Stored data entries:
=== Begin Enclosure ===
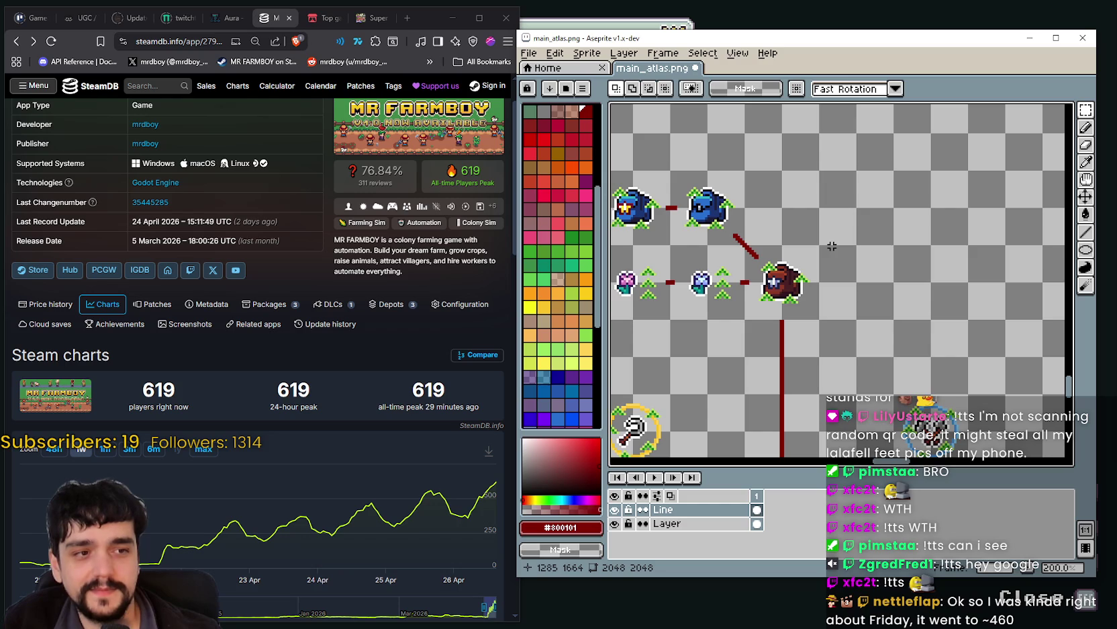
pyautogui.moveTo(832, 246)
pyautogui.mouseDown()
pyautogui.moveTo(884, 234)
pyautogui.moveTo(915, 271)
pyautogui.mouseUp()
=== End Enclosure ===
Only lines containing "moveTo" belong in the answer; copy every such line from the records.

== EXERCISE OUTPUT ==
pyautogui.moveTo(832, 246)
pyautogui.moveTo(884, 234)
pyautogui.moveTo(915, 271)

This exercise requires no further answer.